Net redemptions in the credit risk funds, or CRFs, a category constituting less than 5% of total assets under management with debt mutual funds, have fallen 81.5% as of April 30, according to industry body Association of Mutual Funds in India (AMFI).

The fall in redemptions has been ascribed to the announcement of the special liquidity measure of ₹50,000 crore for the mutual funds industry by the Reserve Bank of India on April 23.

Net redemptions—the remainder of redemptions minus funds mobilised—for CRFs were at ₹2,949.49 crore as on April 24, a day after Franklin Templeton, one of the largest foreign fund houses in India, announced the closure of its six credit schemes. They then peaked to ₹4,294.36 crore on April 27—the day RBI announced the liquidity facility.

Subsequently, on April 28, 29 and 30, the CRFs’ net redemptions stood at ₹1,847.29 crore, ₹1,251.17 crore and ₹793.99 crore respectively. AMFI also highlighted that all MFs have met the redemptions in the normal course of business.

In light of the severe market dislocation and illiquidity caused by the Covid-19 pandemic, Franklin Templeton Mutual Fund decided to wind up six of its credit funds on April 23. At March end, Franklin Templeton had reported average assets under management (AAUM) at ₹35,543.59 crore for the closed funds—63.39% of the fund house’s total income/debt-oriented funds’ AAUM of ₹56,107.23 crore.
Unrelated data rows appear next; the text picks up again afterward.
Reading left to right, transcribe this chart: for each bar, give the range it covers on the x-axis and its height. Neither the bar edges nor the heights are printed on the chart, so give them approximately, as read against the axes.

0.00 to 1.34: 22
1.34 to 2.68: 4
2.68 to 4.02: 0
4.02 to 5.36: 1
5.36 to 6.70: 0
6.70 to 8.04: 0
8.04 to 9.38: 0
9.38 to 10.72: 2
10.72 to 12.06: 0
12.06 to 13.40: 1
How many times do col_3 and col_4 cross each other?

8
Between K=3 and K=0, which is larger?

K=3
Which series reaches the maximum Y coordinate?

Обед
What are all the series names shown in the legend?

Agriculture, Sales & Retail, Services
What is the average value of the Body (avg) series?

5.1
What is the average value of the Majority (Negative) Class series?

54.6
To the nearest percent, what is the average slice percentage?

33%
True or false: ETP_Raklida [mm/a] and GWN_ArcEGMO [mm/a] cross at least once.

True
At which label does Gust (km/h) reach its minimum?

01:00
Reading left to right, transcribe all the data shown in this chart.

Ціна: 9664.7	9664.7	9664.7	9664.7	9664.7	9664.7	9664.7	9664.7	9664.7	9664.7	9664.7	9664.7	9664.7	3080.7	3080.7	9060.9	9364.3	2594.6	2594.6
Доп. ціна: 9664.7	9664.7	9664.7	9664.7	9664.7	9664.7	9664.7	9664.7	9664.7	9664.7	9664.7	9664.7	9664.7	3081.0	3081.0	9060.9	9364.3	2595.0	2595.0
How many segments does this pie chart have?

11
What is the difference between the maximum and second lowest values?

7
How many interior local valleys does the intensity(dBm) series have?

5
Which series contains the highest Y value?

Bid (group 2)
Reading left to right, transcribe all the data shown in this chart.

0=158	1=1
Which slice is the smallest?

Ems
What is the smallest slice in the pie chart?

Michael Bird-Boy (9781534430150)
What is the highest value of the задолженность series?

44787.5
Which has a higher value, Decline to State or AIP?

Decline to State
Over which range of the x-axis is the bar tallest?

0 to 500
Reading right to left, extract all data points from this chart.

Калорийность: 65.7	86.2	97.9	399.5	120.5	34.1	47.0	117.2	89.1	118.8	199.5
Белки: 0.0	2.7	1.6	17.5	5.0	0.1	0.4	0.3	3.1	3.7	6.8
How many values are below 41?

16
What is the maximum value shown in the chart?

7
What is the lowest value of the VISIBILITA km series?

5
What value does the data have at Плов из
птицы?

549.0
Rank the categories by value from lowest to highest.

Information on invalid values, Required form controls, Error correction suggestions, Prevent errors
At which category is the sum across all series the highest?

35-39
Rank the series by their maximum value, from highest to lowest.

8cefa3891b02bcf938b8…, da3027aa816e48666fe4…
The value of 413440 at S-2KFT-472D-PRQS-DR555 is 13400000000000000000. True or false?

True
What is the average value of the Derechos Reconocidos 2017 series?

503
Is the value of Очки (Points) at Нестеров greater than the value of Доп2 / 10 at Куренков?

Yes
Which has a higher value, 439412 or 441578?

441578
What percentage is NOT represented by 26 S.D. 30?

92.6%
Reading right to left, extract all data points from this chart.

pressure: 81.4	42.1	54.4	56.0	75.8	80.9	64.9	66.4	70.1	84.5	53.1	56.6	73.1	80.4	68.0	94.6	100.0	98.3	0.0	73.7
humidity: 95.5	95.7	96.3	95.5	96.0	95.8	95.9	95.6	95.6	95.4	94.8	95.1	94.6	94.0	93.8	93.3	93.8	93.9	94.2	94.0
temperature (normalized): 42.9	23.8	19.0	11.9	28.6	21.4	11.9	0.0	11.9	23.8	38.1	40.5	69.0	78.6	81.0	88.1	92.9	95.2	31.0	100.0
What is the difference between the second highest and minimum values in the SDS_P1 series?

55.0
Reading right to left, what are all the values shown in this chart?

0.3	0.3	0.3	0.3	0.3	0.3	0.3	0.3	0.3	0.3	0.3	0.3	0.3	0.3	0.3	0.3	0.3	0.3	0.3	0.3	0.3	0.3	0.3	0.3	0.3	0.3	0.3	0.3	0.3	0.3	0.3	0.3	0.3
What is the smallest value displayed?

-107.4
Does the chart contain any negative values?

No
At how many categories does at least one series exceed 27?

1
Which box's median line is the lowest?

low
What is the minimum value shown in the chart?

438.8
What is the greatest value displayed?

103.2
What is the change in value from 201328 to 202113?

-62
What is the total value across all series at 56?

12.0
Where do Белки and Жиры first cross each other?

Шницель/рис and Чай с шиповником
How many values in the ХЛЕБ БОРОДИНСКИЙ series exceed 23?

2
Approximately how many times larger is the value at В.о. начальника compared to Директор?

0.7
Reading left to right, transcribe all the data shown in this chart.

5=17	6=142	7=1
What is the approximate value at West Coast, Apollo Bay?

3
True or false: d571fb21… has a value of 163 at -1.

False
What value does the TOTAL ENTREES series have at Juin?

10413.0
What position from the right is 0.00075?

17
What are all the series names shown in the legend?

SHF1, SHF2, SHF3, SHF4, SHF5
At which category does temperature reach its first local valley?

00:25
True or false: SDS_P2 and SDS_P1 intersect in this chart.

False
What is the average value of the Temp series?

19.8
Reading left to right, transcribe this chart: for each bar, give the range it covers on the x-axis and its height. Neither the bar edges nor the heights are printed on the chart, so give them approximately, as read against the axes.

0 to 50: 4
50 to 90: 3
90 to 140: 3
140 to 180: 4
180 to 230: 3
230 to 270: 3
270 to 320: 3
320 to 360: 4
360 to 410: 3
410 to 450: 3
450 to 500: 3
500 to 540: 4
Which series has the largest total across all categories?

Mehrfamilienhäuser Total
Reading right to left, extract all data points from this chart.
At aggregate level, considering the overall AAUM of ₹99,558.59 crore, the proportion of the six closed funds worked out to 35.7%. Yet, the fund house and AMFI had tried to downplay the situation. In its release following the debacle, AMFI reassured investors that the majority of fixed income MF’ (AUM) were invested in superior credit quality securities and schemes had enough liquidity to ensure normal operations. AMFI had said that the AUM of the six closed schemes constituted less than 1.4% of the Indian MF industry’s aggregate AUM as on March 31.

Four days after the closure of the funds came the RBI’s special liquidity facility for MFs. “Heightened volatility in capital markets in reaction to Covid-19 has imposed liquidity strains on mutual funds, which have intensified in the wake of redemption pressures related to closure of some debt MFs and potential contagious effects therefrom,” the RBI said in a release announcing the measure.

“The stress is, however, confined to the high-risk debt MF segment at this stage; the larger industry remains liquid,” RBI had added.

AMFI’s chairman and Kotak Mahindra Asset Management Co.’s managing director Nilesh Shah said the declining trend in net redemptions from CRFs is a welcome development, which is “indicative of investors’ comfort from RBI's special liquidity facility available to the MF industry”.

On an immediate basis, the numbers seem to indicate that the Covid-19-induced storm has abated for the debt segment of Indian MF industry. But it is yet too early to say if the storm has passed.